In the 45 years I have belonged to Jesus, I have come to look forward to several things at Christmas time. Recently, one of those is the annual toy give away at our Storehouse ministry. The Thursday before Christmas, we serve a hot meal and give away groceries to anyone who comes (as we do each Thursday during the year). In addition, we give presents to all children through age 16. Inevitably this leads to record attendance at our little weekly outreach—this year coming one or two short of 500 served in the space of an hour.
With all the people I was able to talk with this year, there is one who haunts me—one I wasn’t able to talk with. One of those people. He often goes by “T”. He is nearly my age, and has spent much of his life living on the street. He is schizophrenic, and usually not taking his meds. The reality he lives in doesn’t coincide with the one the rest of us experience. This makes life very scary for T. He doesn’t understand it, but he knows he is one of those people.
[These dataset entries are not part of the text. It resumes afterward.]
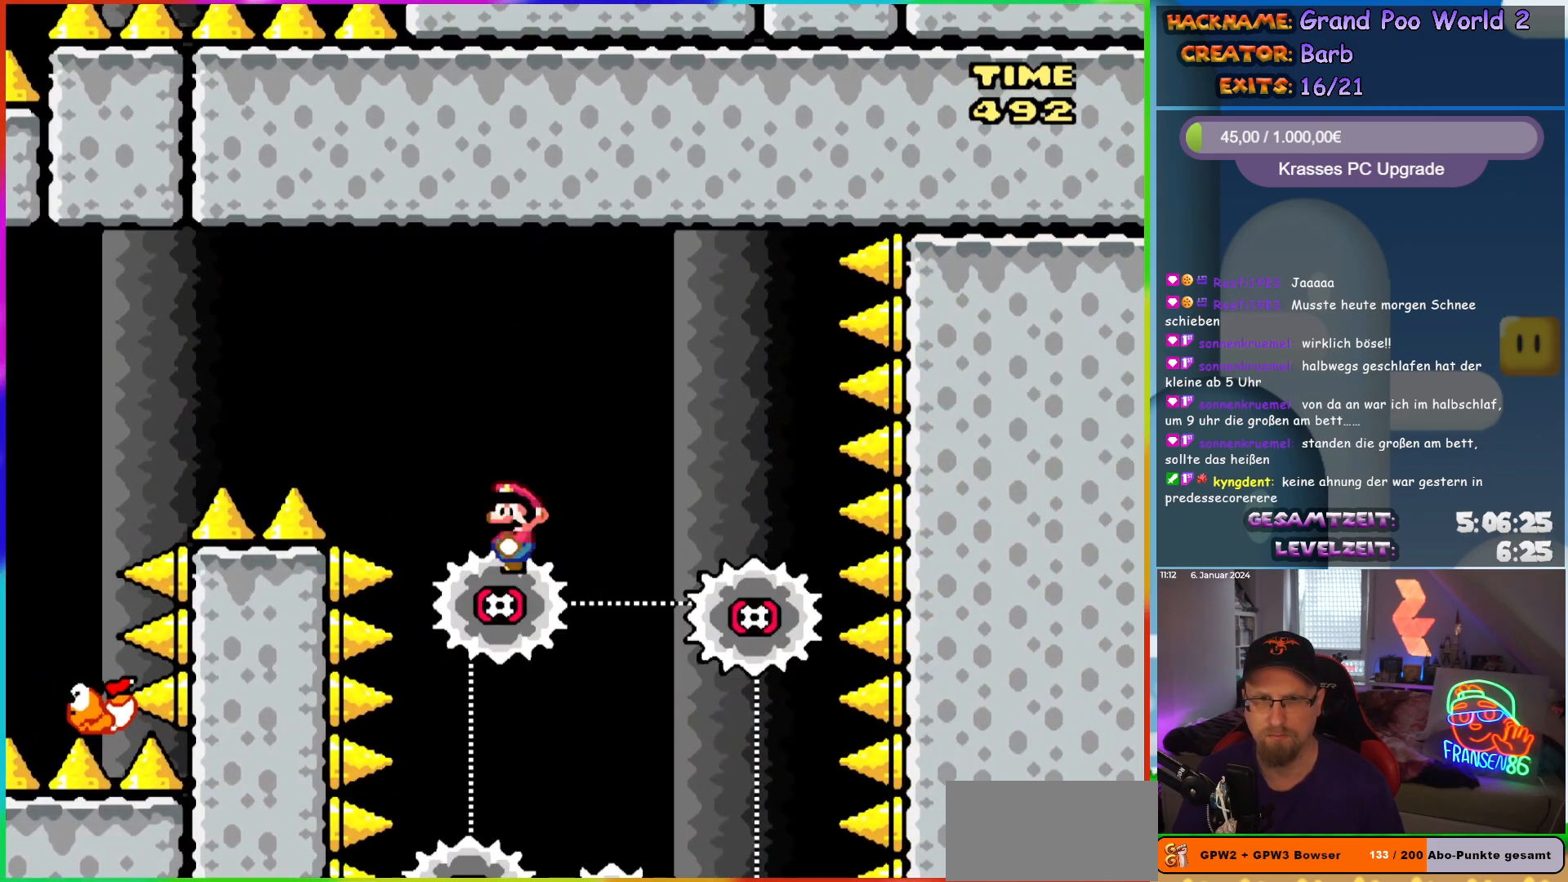
{"buttons": [], "events": [[100, "DPAD_LEFT", "up"], [333, "Y", "up"], [400, "B", "up"]]}
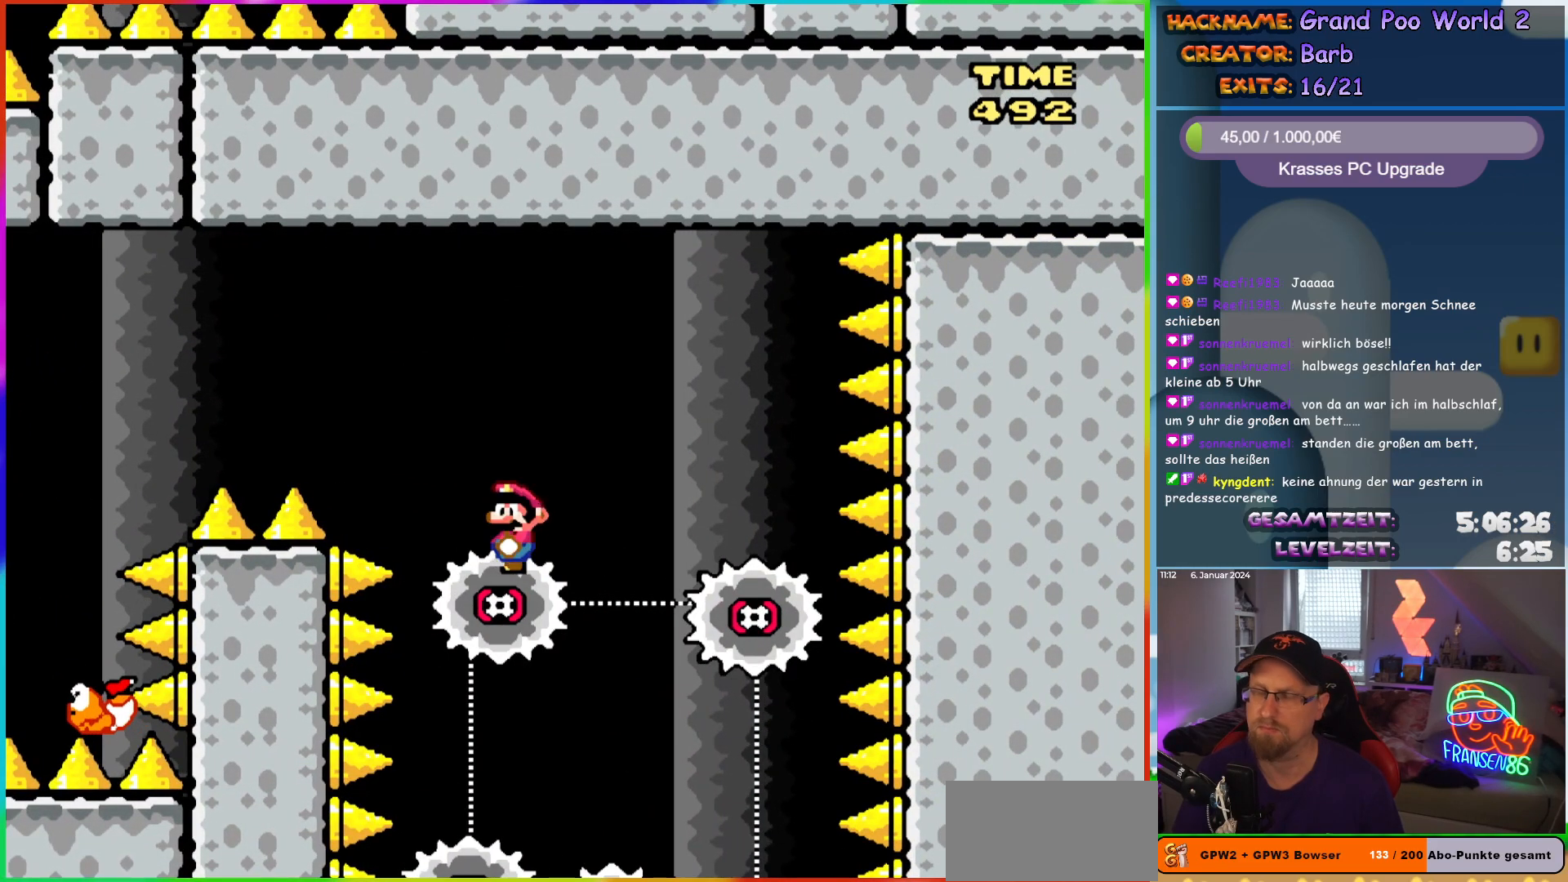
{"buttons": ["DPAD_LEFT"], "events": [[433, "DPAD_LEFT", "down"]]}
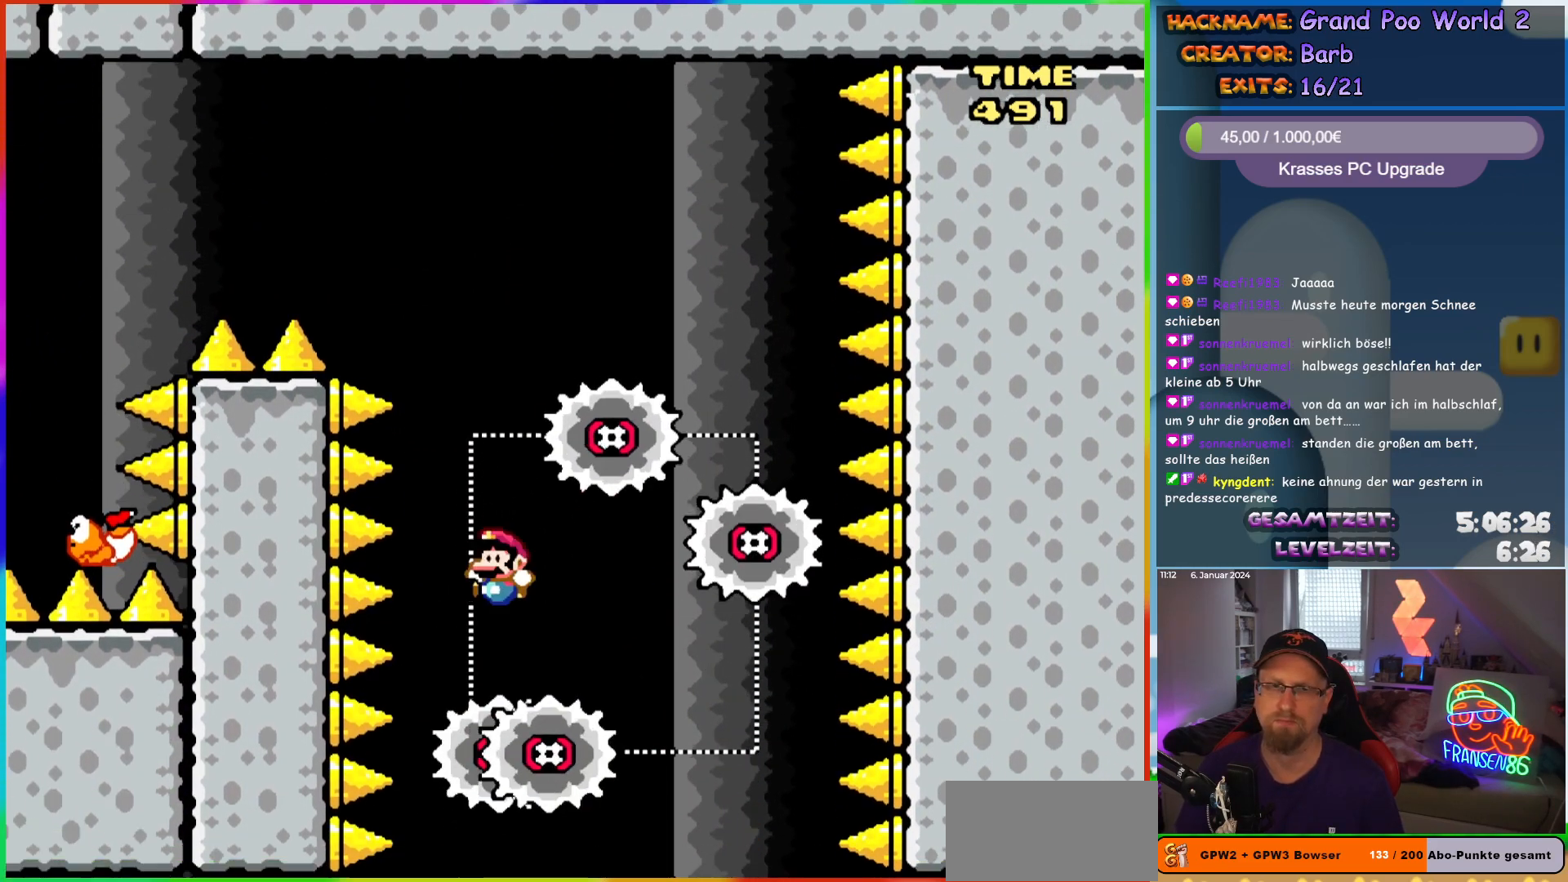
{"buttons": ["DPAD_LEFT"], "events": []}
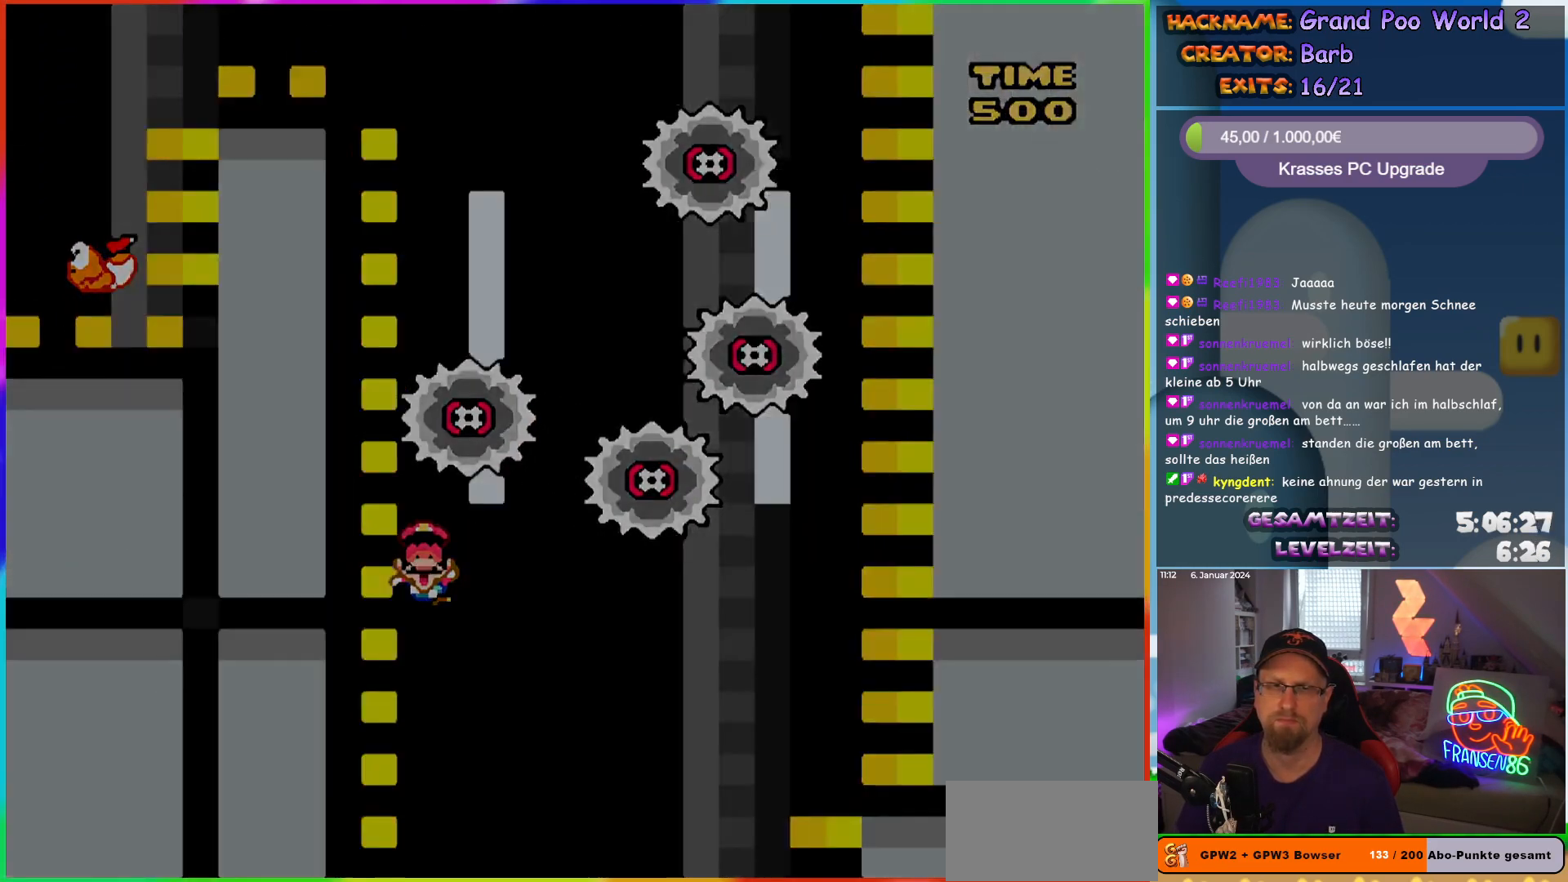
{"buttons": [], "events": [[217, "DPAD_LEFT", "up"]]}
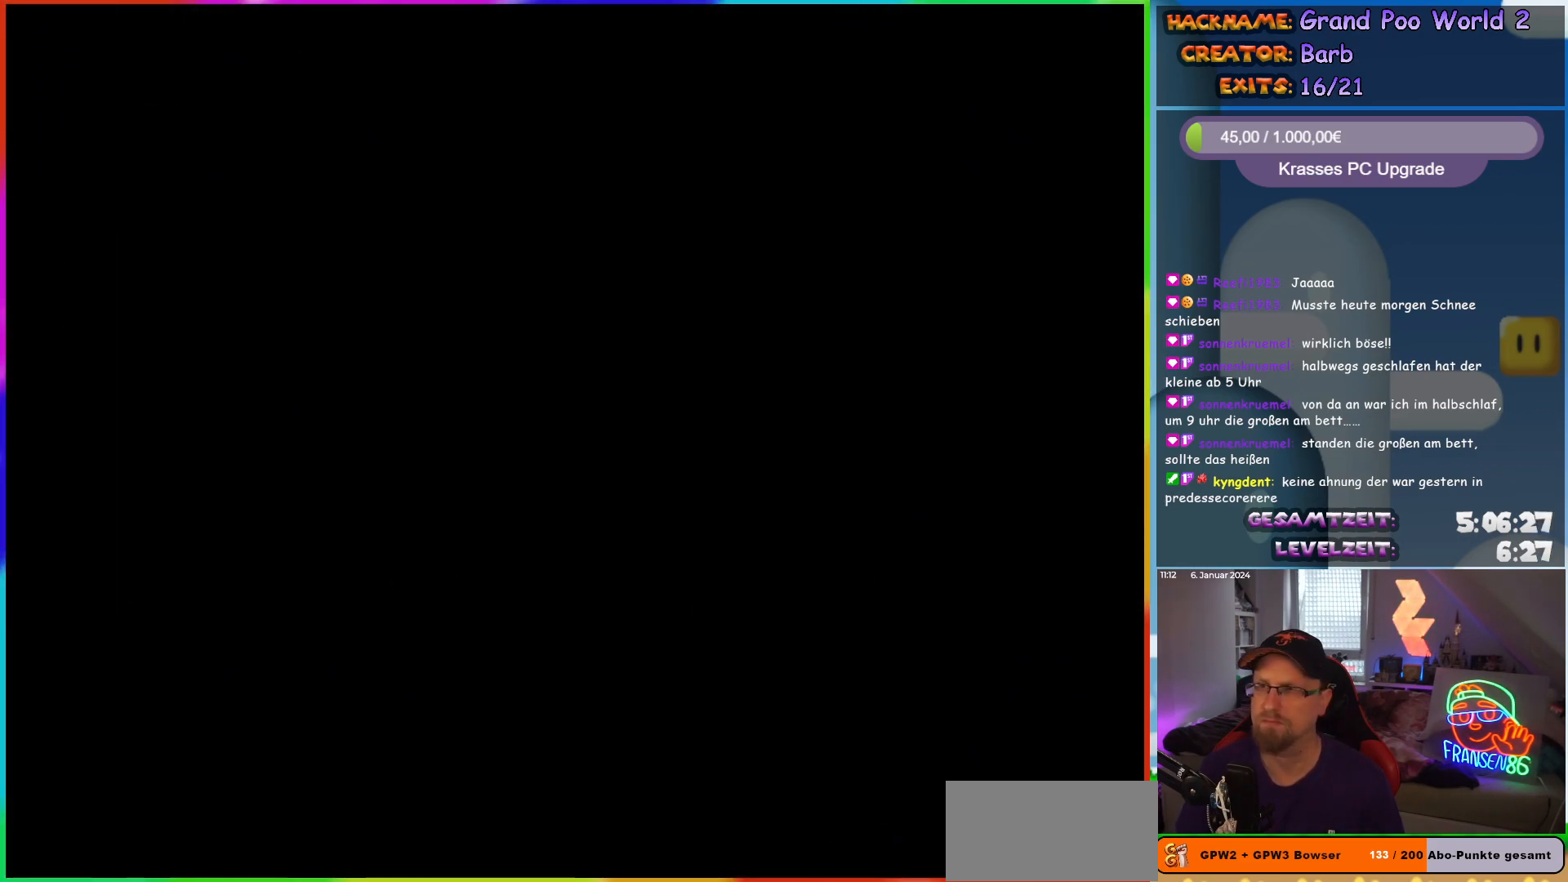
{"buttons": [], "events": []}
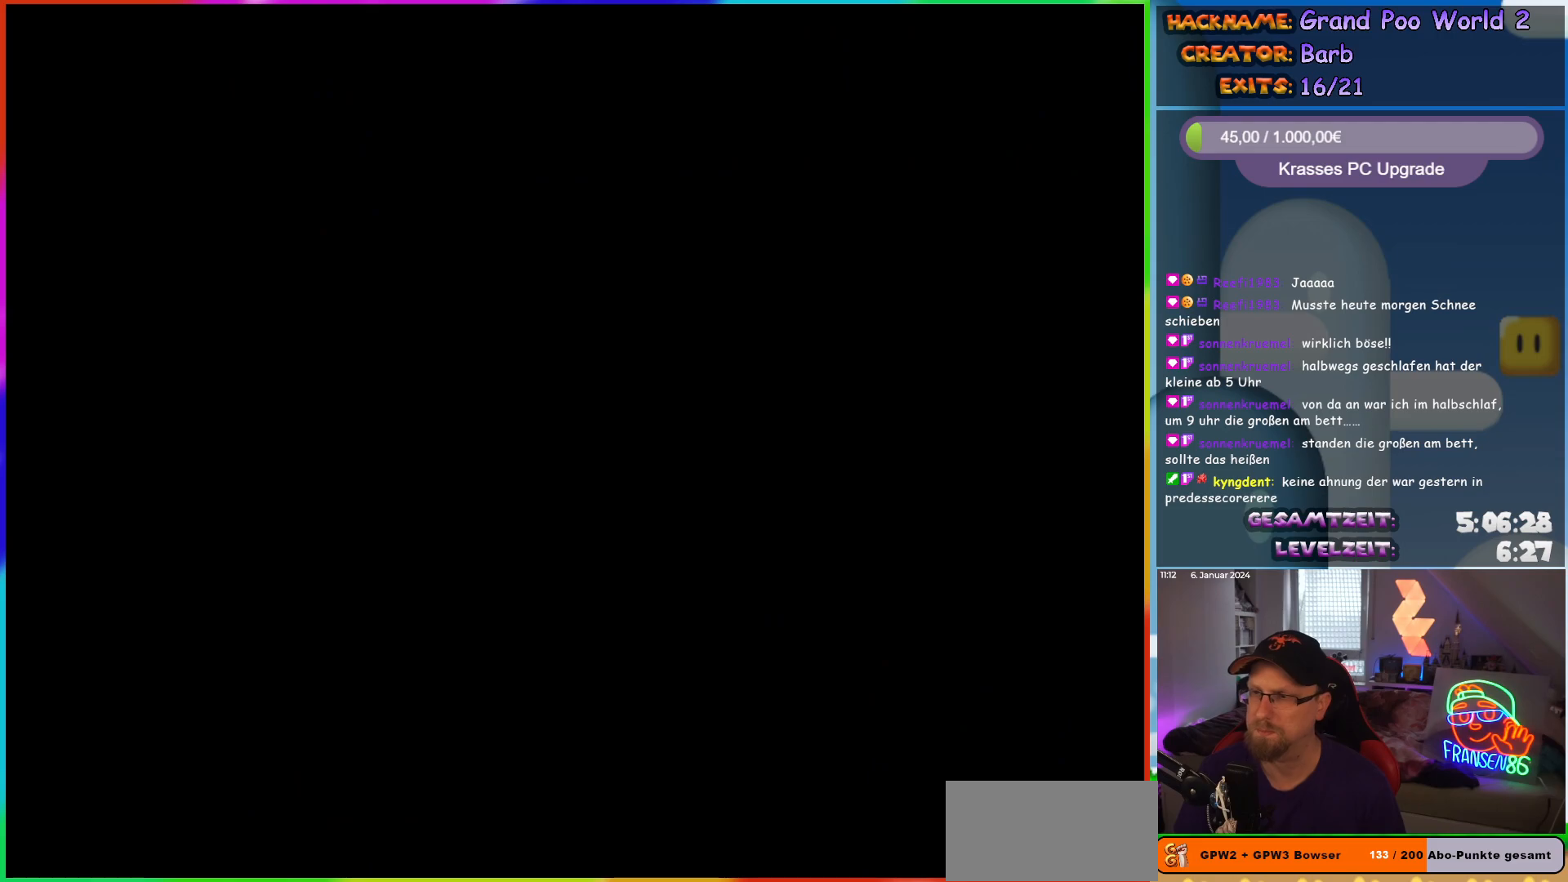
{"buttons": ["Y", "DPAD_RIGHT"], "events": [[267, "DPAD_RIGHT", "down"], [400, "Y", "down"]]}
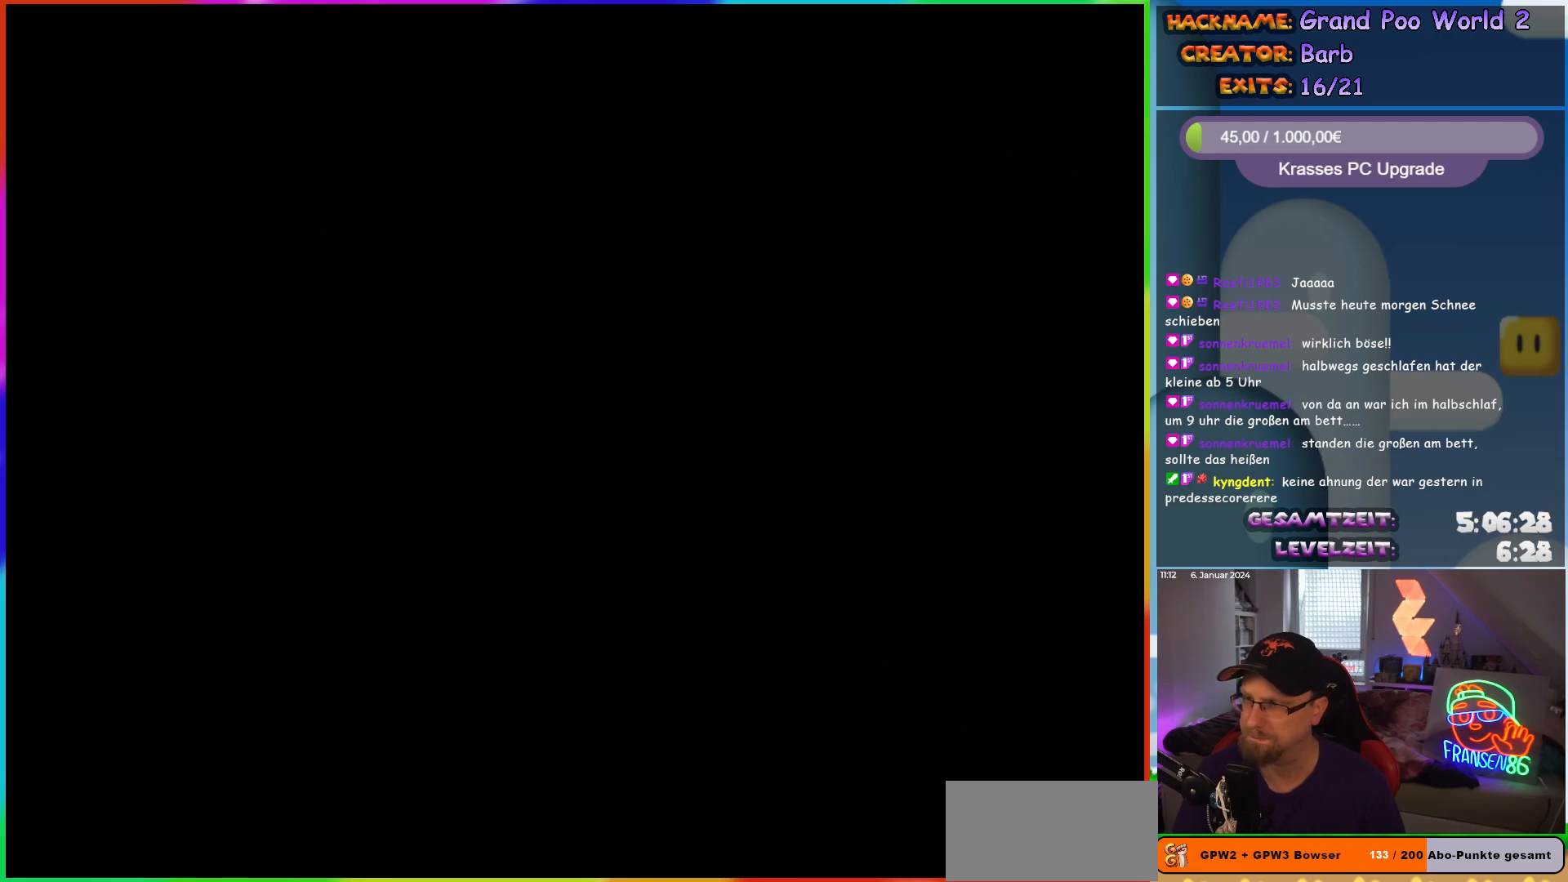
{"buttons": ["B", "Y"], "events": [[167, "B", "down"], [450, "DPAD_RIGHT", "up"]]}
He reacts to his fear by lashing out at those he fears—which includes pretty much everyone. This year, as families began to line up for Storehouse hours before we opened, something happened to T again. He spewed profanity and threats, and of course no one understood why. Regardless, he couldn’t be allowed to continue, and when one of the volunteers came out and asked him to settle down, he turned on the volunteer, pushed him, and left the property.
I speak with T often. Just last week we talked about his life on the street and his fears as he charged his phone using one of our out door power outlets. I can usually (though not always) talk T down from his fear, but at Storehouse I didn’t get the chance because of the behavior his fear led him to.
Now, as we approach Christmas eve and Christmas day, I look forward to seeing many friends, people in my congregation, my children and their families—but I wish I could see T. I wish I could reach him and explain to him that the Christmas event was the answer to his fear. To be sure, he hasn’t been healed yet, but he can have a future with the Lord, sane and healthy. And as I contemplate what I would love to share with T—what I have shared with him many times—I have hope for him. Because Jesus came to die for us, and to forgive us, I have hope that the Lord will meet T in that reality only he seems to be aware of.
This Christmas I am so grateful that the Christmas event is about salvation, not just for me, or for people like me, but for the “Ts” of the world. For those people. And in this new year, I hope to be faithful in those opportunities the Lord gives me to talk with people like T. To share the gospel, to love them, to just be with them and let them know that I am one of those people too.
Merry Christmas T, and to everyone else!